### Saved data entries

· · · · ·

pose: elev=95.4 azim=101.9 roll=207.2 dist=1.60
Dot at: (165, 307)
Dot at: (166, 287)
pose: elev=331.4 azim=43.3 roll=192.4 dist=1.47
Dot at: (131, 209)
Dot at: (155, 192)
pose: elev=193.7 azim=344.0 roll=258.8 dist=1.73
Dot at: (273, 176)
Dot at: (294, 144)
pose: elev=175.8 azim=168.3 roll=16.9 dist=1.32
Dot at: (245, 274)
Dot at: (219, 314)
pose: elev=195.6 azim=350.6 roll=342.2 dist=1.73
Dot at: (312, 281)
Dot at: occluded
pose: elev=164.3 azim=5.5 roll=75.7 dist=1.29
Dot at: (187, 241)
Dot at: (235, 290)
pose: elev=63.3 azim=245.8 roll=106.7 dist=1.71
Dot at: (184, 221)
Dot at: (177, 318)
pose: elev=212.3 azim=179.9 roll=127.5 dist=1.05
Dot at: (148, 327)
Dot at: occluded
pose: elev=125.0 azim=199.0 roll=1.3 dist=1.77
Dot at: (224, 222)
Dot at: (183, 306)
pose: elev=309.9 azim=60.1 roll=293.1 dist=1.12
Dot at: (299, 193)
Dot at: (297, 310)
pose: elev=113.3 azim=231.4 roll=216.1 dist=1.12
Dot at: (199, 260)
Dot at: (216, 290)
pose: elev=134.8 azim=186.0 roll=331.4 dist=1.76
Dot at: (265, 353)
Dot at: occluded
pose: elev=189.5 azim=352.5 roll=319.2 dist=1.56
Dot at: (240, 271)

· · · · ·

### What is needed
Rewrite the material above as a Markdown table with the columns Row and Line. Put a running row number under Row and one line of the material under Line, leaving out any blank lines.

### The result
| Row | Line |
|---|---|
| 1 | pose: elev=95.4 azim=101.9 roll=207.2 dist=1.60 |
| 2 | Dot at: (165, 307) |
| 3 | Dot at: (166, 287) |
| 4 | pose: elev=331.4 azim=43.3 roll=192.4 dist=1.47 |
| 5 | Dot at: (131, 209) |
| 6 | Dot at: (155, 192) |
| 7 | pose: elev=193.7 azim=344.0 roll=258.8 dist=1.73 |
| 8 | Dot at: (273, 176) |
| 9 | Dot at: (294, 144) |
| 10 | pose: elev=175.8 azim=168.3 roll=16.9 dist=1.32 |
| 11 | Dot at: (245, 274) |
| 12 | Dot at: (219, 314) |
| 13 | pose: elev=195.6 azim=350.6 roll=342.2 dist=1.73 |
| 14 | Dot at: (312, 281) |
| 15 | Dot at: occluded |
| 16 | pose: elev=164.3 azim=5.5 roll=75.7 dist=1.29 |
| 17 | Dot at: (187, 241) |
| 18 | Dot at: (235, 290) |
| 19 | pose: elev=63.3 azim=245.8 roll=106.7 dist=1.71 |
| 20 | Dot at: (184, 221) |
| 21 | Dot at: (177, 318) |
| 22 | pose: elev=212.3 azim=179.9 roll=127.5 dist=1.05 |
| 23 | Dot at: (148, 327) |
| 24 | Dot at: occluded |
| 25 | pose: elev=125.0 azim=199.0 roll=1.3 dist=1.77 |
| 26 | Dot at: (224, 222) |
| 27 | Dot at: (183, 306) |
| 28 | pose: elev=309.9 azim=60.1 roll=293.1 dist=1.12 |
| 29 | Dot at: (299, 193) |
| 30 | Dot at: (297, 310) |
| 31 | pose: elev=113.3 azim=231.4 roll=216.1 dist=1.12 |
| 32 | Dot at: (199, 260) |
| 33 | Dot at: (216, 290) |
| 34 | pose: elev=134.8 azim=186.0 roll=331.4 dist=1.76 |
| 35 | Dot at: (265, 353) |
| 36 | Dot at: occluded |
| 37 | pose: elev=189.5 azim=352.5 roll=319.2 dist=1.56 |
| 38 | Dot at: (240, 271) |